As the cases of Usha Bista and Lincoln Hall demonstrate, the human body has an incredible capacity for recovery. Given appropriate treatment and rapid descent, conditions such as HAPE and HACE can be successfully treated. As a famous American guide recently wrote: ‘No one’s dead until they’re down and dead.’
Therefore, the decision to abandon a stricken mountaineer should only be made if the situation is hopeless or the rescuer’s own life is being placed at risk. Even when a rescue attempt is impossible, mountaineers can still help. On hearing of the death of David Sharp, the veteran American climber Ed Viesters commented that those who passed by could have done more and tried to provide ‘a little comfort’ in those final hours by staying with Sharp for longer.

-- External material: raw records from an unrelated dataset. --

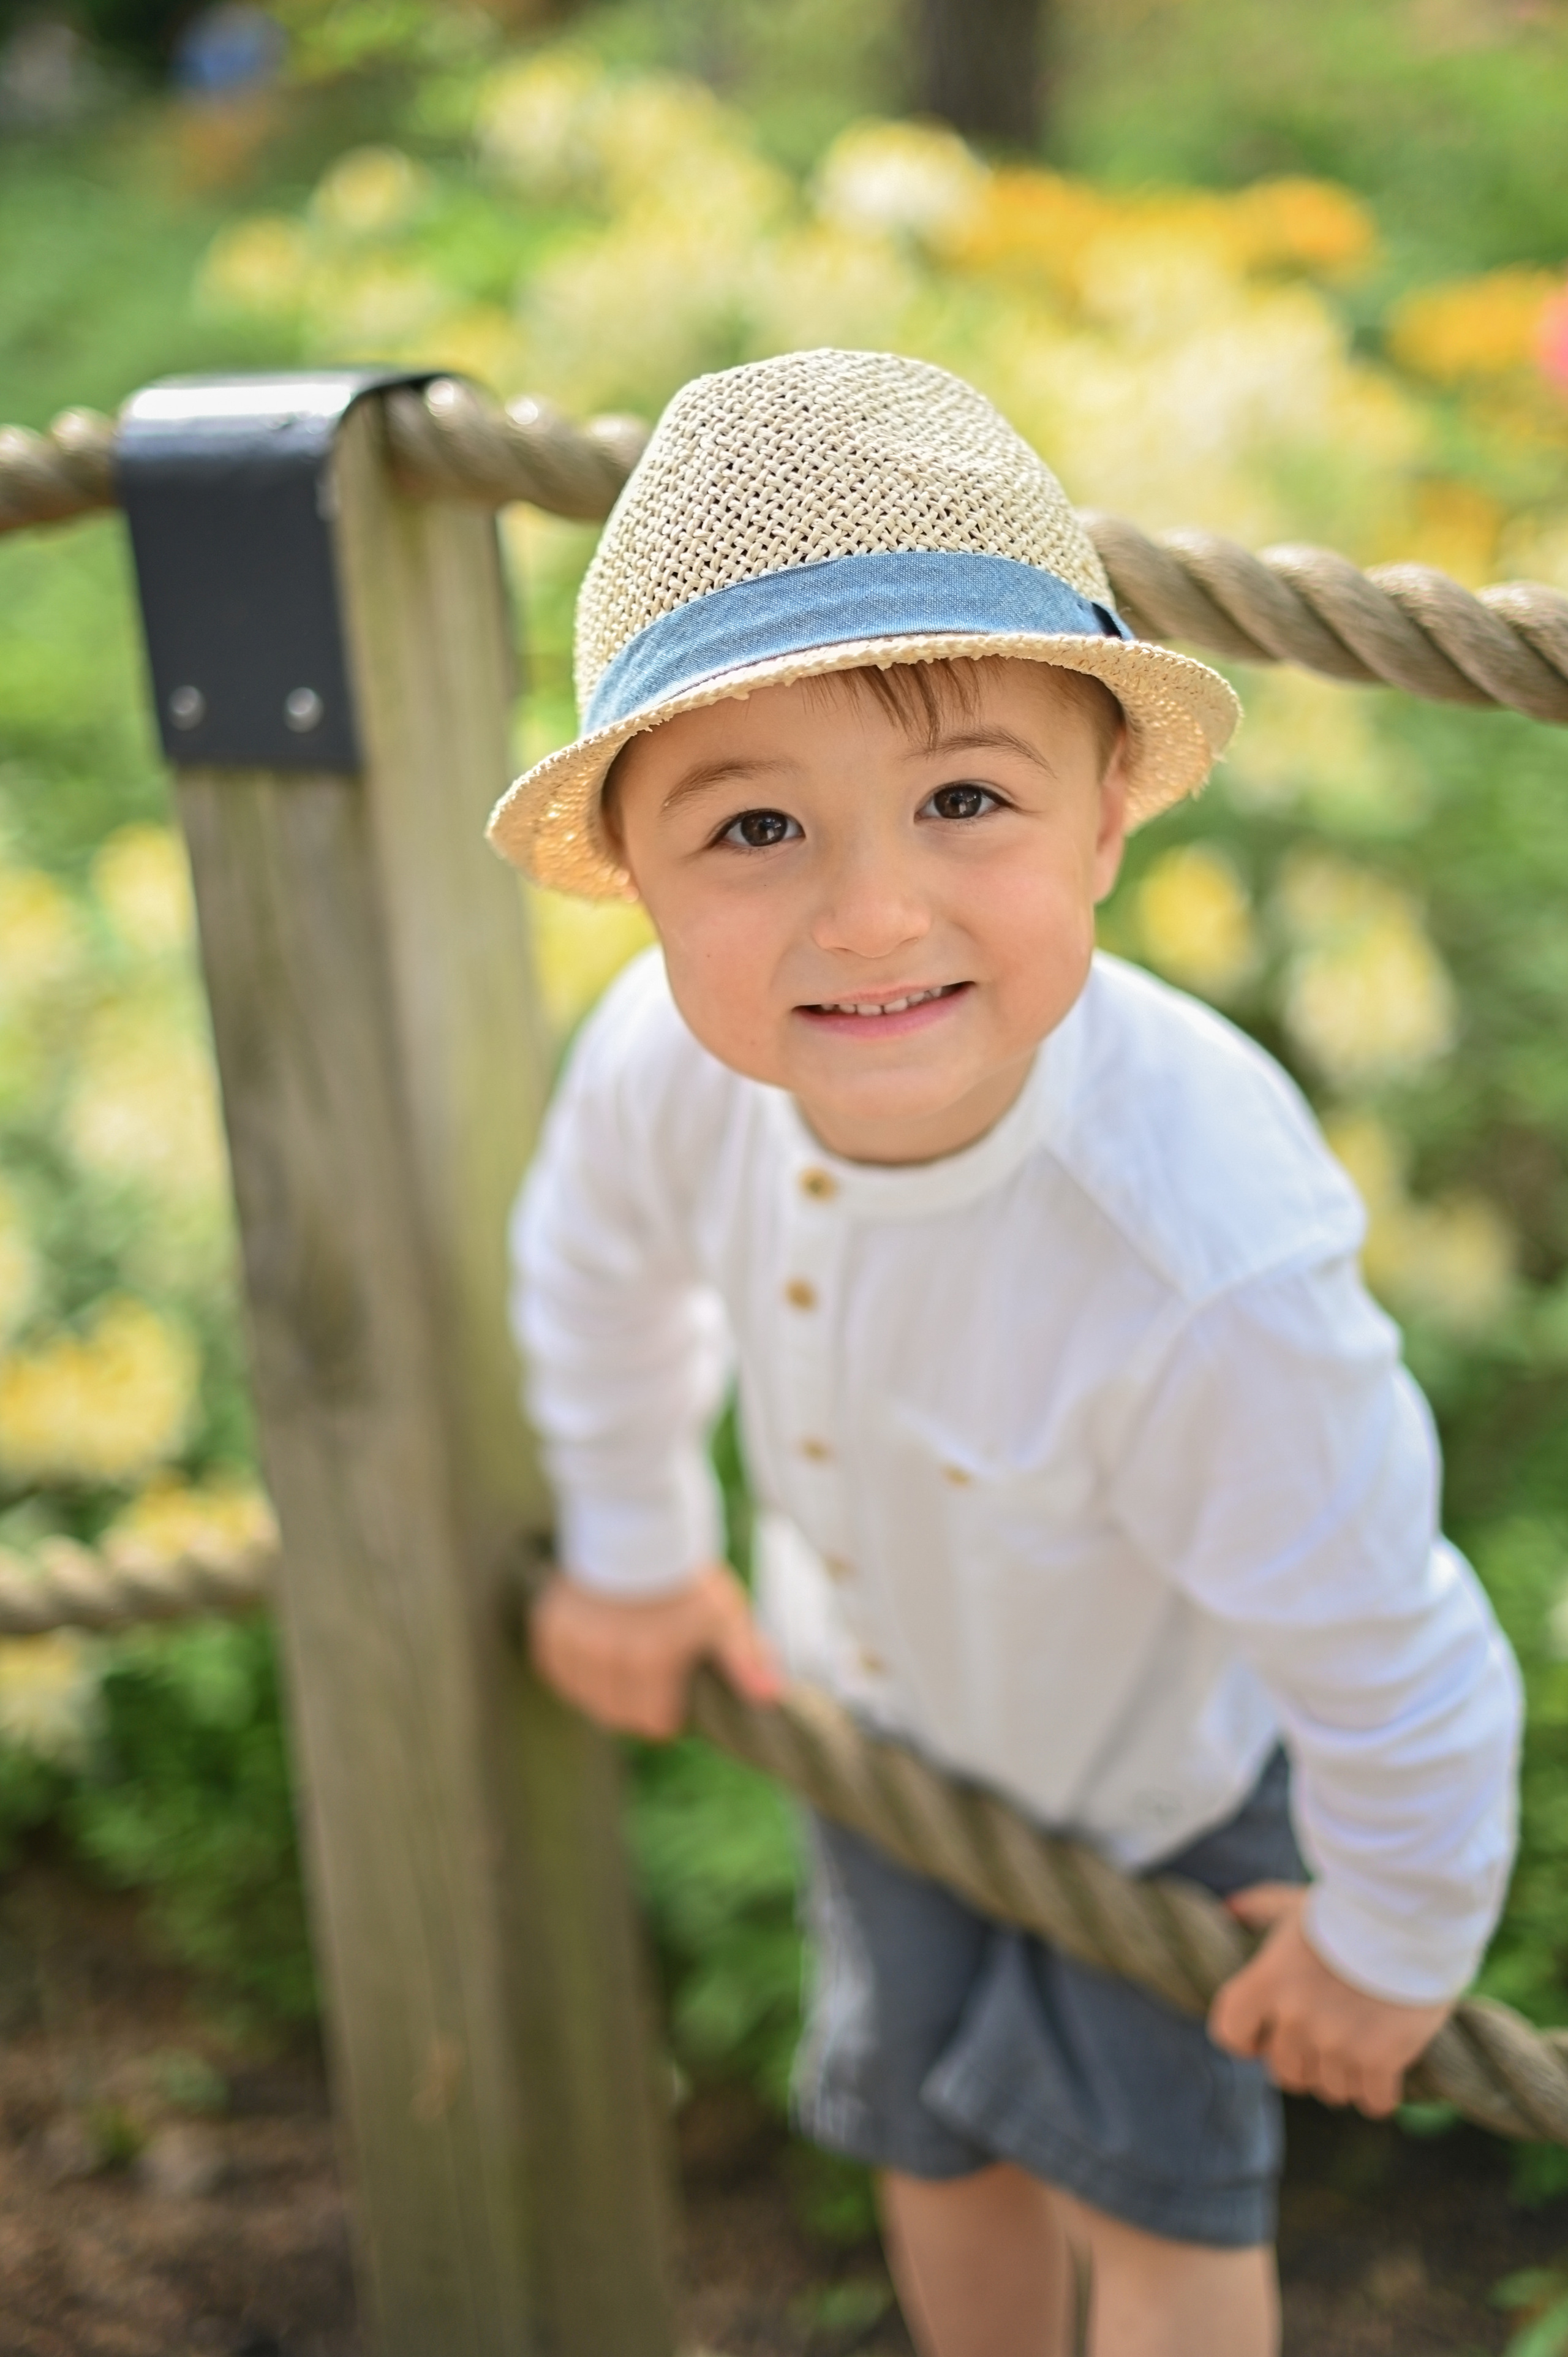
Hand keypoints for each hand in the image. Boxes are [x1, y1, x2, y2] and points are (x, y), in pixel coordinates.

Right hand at [530, 1561, 781, 1739]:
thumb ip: (744, 1661)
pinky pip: (557, 1673)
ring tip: (626, 1660)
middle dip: (639, 1705)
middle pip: (618, 1716)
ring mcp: (573, 1644)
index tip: (677, 1689)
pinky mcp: (549, 1629)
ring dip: (605, 1689)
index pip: (655, 1724)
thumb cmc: (686, 1574)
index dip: (671, 1711)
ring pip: (586, 1698)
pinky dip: (576, 1670)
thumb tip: (773, 1697)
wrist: (635, 1522)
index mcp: (650, 1661)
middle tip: (654, 1674)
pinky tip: (596, 1649)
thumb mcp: (725, 1614)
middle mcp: (605, 1657)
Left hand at [1207, 1884, 1449, 2117]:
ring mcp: (1337, 2043)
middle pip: (1285, 2073)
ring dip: (1344, 2073)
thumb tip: (1229, 1909)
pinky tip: (1386, 2064)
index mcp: (1267, 1981)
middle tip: (1326, 2032)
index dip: (1246, 2038)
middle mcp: (1296, 2018)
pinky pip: (1372, 2102)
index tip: (1264, 2032)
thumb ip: (1259, 1907)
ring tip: (1360, 2040)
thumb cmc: (1349, 1908)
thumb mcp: (1294, 1904)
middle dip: (1303, 2059)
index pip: (1229, 2033)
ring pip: (1331, 2090)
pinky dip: (1379, 2091)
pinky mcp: (1380, 2060)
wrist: (1409, 1915)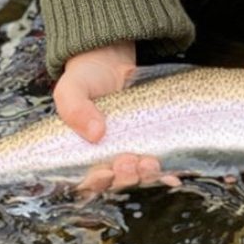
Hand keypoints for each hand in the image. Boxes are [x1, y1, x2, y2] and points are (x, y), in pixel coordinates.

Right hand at [54, 43, 179, 193]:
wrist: (110, 62)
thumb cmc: (86, 79)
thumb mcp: (71, 89)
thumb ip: (74, 109)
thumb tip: (96, 134)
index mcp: (83, 154)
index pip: (90, 179)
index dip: (98, 181)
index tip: (106, 171)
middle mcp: (108, 158)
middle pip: (118, 180)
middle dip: (125, 176)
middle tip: (129, 161)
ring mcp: (131, 150)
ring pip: (139, 174)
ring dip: (146, 174)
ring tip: (149, 162)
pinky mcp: (151, 142)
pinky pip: (160, 162)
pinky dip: (167, 173)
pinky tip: (173, 175)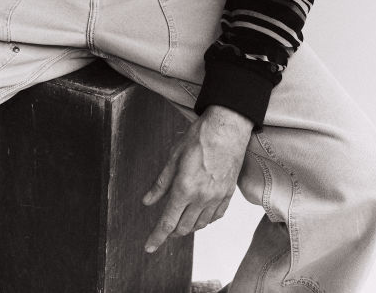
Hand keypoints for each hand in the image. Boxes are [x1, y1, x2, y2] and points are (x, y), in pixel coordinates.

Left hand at [142, 105, 252, 252]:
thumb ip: (161, 183)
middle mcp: (202, 197)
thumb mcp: (174, 157)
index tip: (149, 247)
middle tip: (164, 227)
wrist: (228, 127)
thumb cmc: (201, 136)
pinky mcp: (228, 194)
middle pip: (184, 227)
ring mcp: (217, 197)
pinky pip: (216, 217)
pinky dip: (205, 220)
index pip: (168, 222)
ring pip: (200, 225)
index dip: (157, 237)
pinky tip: (200, 214)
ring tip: (181, 218)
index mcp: (185, 188)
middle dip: (171, 232)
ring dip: (188, 226)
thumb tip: (147, 201)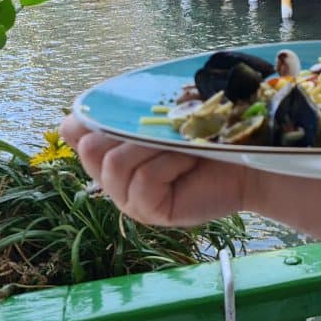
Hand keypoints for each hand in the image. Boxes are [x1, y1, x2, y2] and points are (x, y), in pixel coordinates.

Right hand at [60, 116, 248, 226]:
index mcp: (111, 146)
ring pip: (115, 164)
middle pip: (90, 147)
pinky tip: (190, 162)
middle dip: (129, 130)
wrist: (248, 158)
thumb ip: (127, 110)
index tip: (124, 108)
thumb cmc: (209, 130)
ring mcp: (128, 197)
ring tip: (183, 146)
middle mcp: (112, 175)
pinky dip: (170, 163)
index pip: (72, 129)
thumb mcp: (165, 111)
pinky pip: (143, 179)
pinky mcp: (148, 212)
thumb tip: (81, 114)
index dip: (89, 116)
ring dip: (153, 147)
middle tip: (166, 130)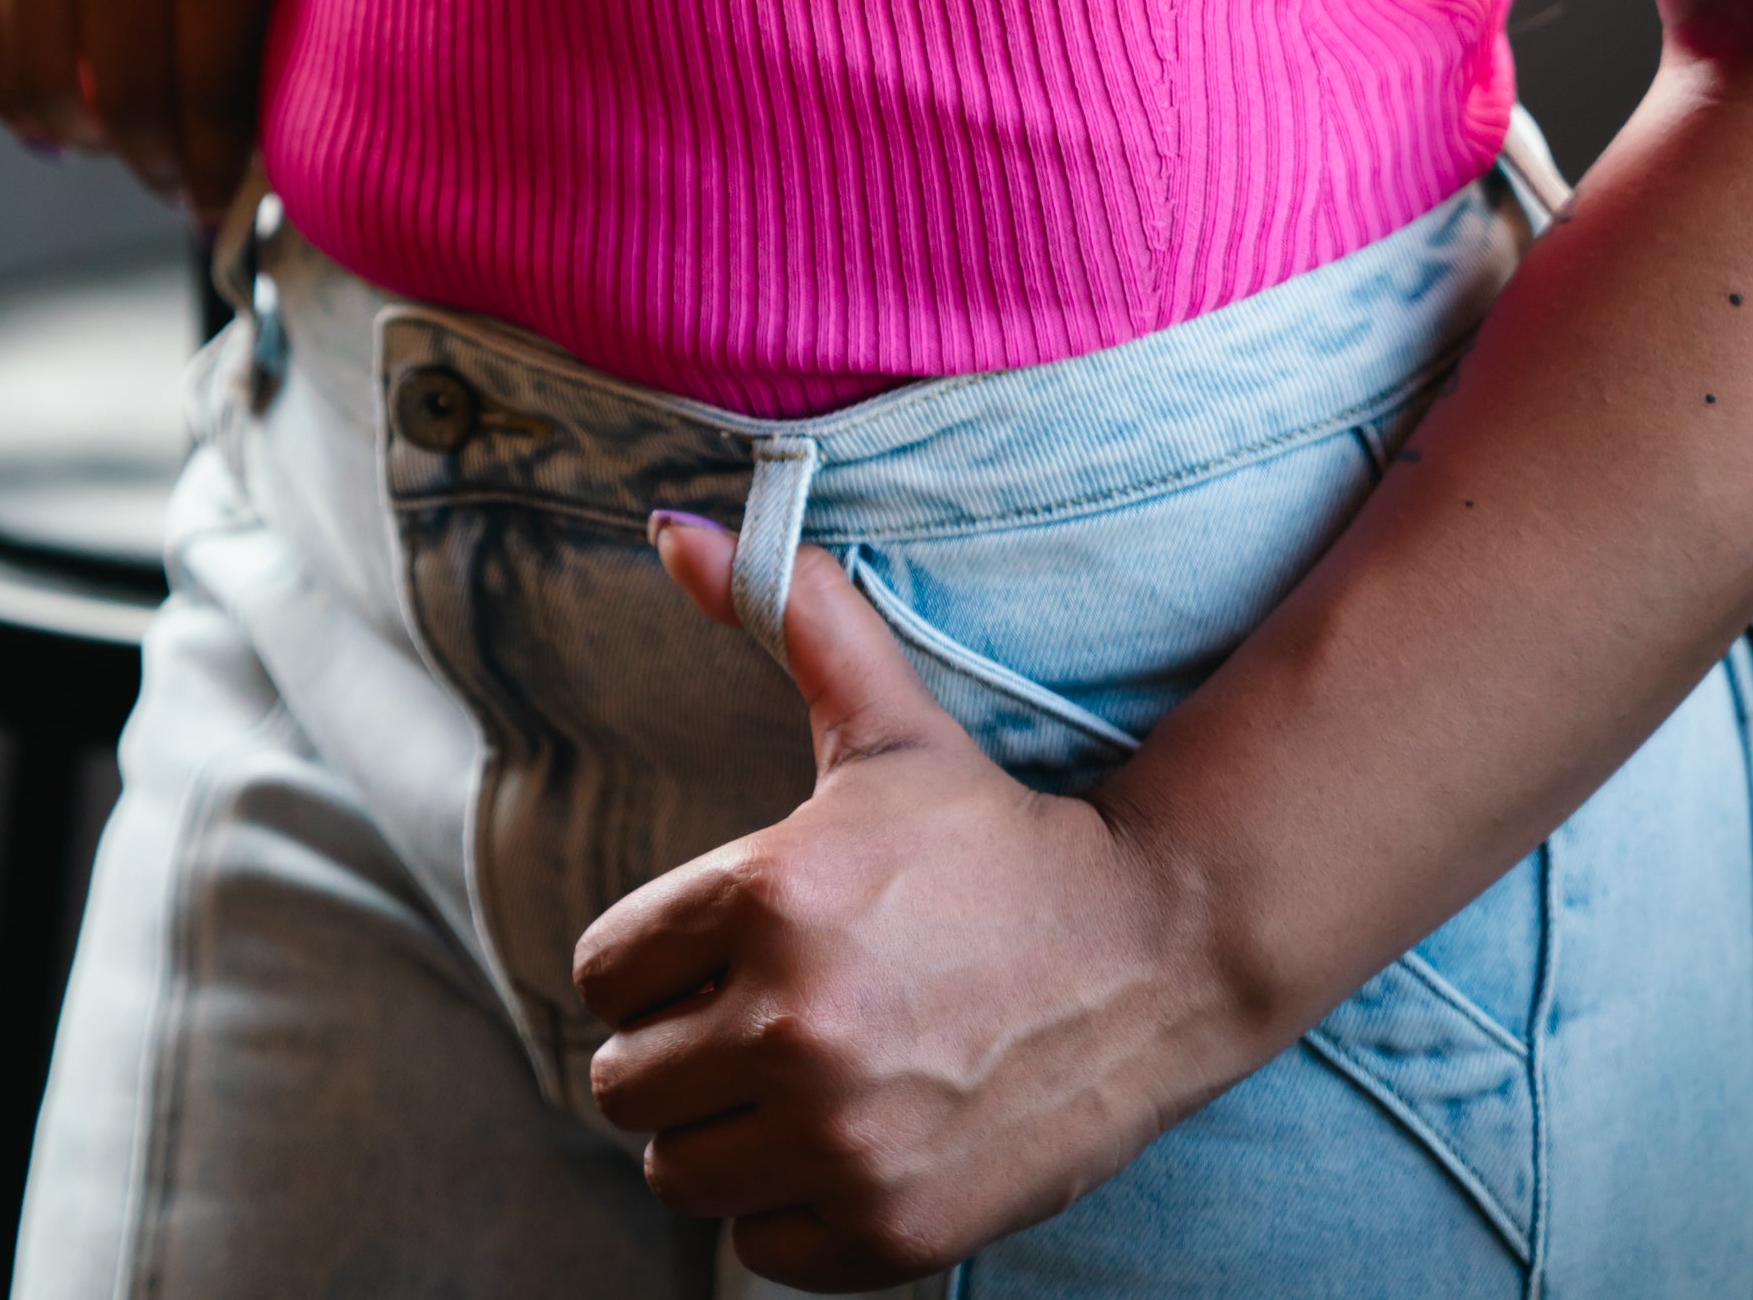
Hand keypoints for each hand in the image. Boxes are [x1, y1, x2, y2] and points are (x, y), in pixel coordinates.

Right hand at [0, 0, 302, 219]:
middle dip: (163, 165)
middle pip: (123, 93)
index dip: (225, 156)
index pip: (209, 75)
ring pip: (35, 71)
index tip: (245, 188)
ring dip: (81, 137)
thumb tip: (327, 26)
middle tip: (195, 190)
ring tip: (123, 155)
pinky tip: (40, 113)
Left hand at [577, 520, 1230, 1291]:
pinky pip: (759, 1246)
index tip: (723, 952)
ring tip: (803, 1077)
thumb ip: (778, 609)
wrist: (1149, 951)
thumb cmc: (995, 834)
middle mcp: (793, 1024)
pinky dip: (790, 1207)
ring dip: (725, 1133)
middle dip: (679, 1050)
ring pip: (679, 1172)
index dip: (655, 962)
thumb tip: (668, 524)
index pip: (604, 972)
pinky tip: (851, 1138)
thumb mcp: (887, 721)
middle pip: (625, 1083)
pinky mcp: (888, 1226)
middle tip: (760, 1018)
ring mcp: (841, 1136)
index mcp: (768, 896)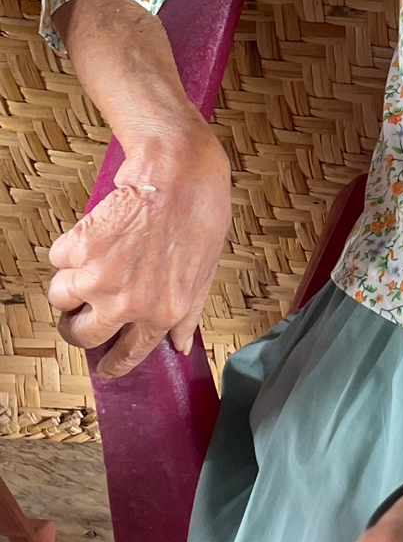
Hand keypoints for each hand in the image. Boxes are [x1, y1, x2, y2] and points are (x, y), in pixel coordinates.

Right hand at [47, 123, 231, 377]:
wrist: (179, 174)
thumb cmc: (199, 216)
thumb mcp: (203, 274)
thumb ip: (186, 315)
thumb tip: (178, 345)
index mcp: (161, 314)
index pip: (129, 355)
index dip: (112, 365)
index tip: (104, 367)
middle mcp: (126, 304)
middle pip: (81, 334)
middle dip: (76, 326)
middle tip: (79, 312)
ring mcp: (99, 278)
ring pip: (60, 298)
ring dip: (69, 284)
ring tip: (89, 263)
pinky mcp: (79, 248)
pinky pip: (58, 259)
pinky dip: (70, 248)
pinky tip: (95, 233)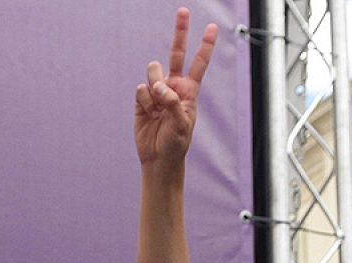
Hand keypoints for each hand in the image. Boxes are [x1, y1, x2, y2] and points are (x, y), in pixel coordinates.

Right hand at [134, 8, 216, 165]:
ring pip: (153, 71)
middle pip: (176, 53)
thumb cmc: (176, 143)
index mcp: (189, 90)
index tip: (211, 27)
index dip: (205, 45)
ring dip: (154, 83)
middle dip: (180, 32)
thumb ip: (171, 102)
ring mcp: (155, 92)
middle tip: (183, 10)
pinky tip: (148, 113)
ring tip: (156, 102)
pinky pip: (140, 90)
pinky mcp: (140, 100)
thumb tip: (157, 85)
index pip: (199, 63)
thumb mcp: (181, 124)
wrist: (157, 158)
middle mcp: (173, 86)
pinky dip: (143, 101)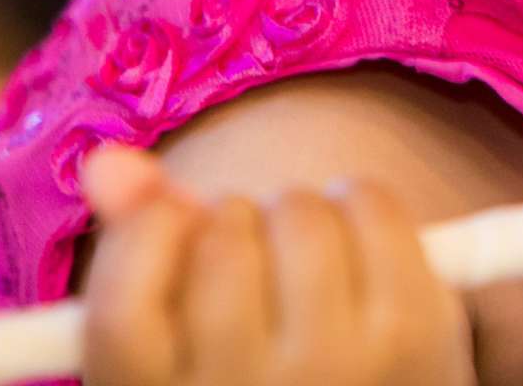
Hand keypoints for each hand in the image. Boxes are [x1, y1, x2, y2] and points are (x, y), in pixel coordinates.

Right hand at [80, 146, 476, 385]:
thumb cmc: (257, 375)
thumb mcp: (180, 340)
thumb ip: (135, 252)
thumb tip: (109, 158)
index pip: (123, 298)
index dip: (146, 229)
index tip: (175, 221)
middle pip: (223, 235)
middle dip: (238, 219)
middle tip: (255, 259)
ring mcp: (333, 369)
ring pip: (299, 212)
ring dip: (301, 209)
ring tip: (305, 255)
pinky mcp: (413, 332)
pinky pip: (371, 207)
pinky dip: (361, 202)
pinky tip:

For me, the decision to help a sick climber was an easy one. As a doctor and researcher, I am fascinated by diseases found in the mountains and eager to help those in distress. As a proud member of a large medical research expedition, I was also keen to put to good use the enormous infrastructure that surrounded me. For most of our time, we had enough equipment and staff at Base Camp (5,300m) to run an intensive care unit comparable with any in the UK. But perhaps most importantly I wasn’t ‘gripped’ by the mountain. This wasn’t my third, fourth or fifth trip to Everest. I hadn’t remortgaged my house or quit my job like so many do. Instead I was grateful just to be there – to conduct research that fascinates me and climb on a beautiful mountain that had captured my imagination since childhood.
What if things were different? I’d hope that, as a mountaineer I’d still recognise my responsibility to care for myself and those around me. When we embark upon these adventures we must be prepared to deal with whatever we encounter. A summit bid can’t be put ahead of a human life. As the American guide Dan Mazur said after the rescue of Lincoln Hall, ‘The summit is still there and we can go back. Lincoln only has one life.’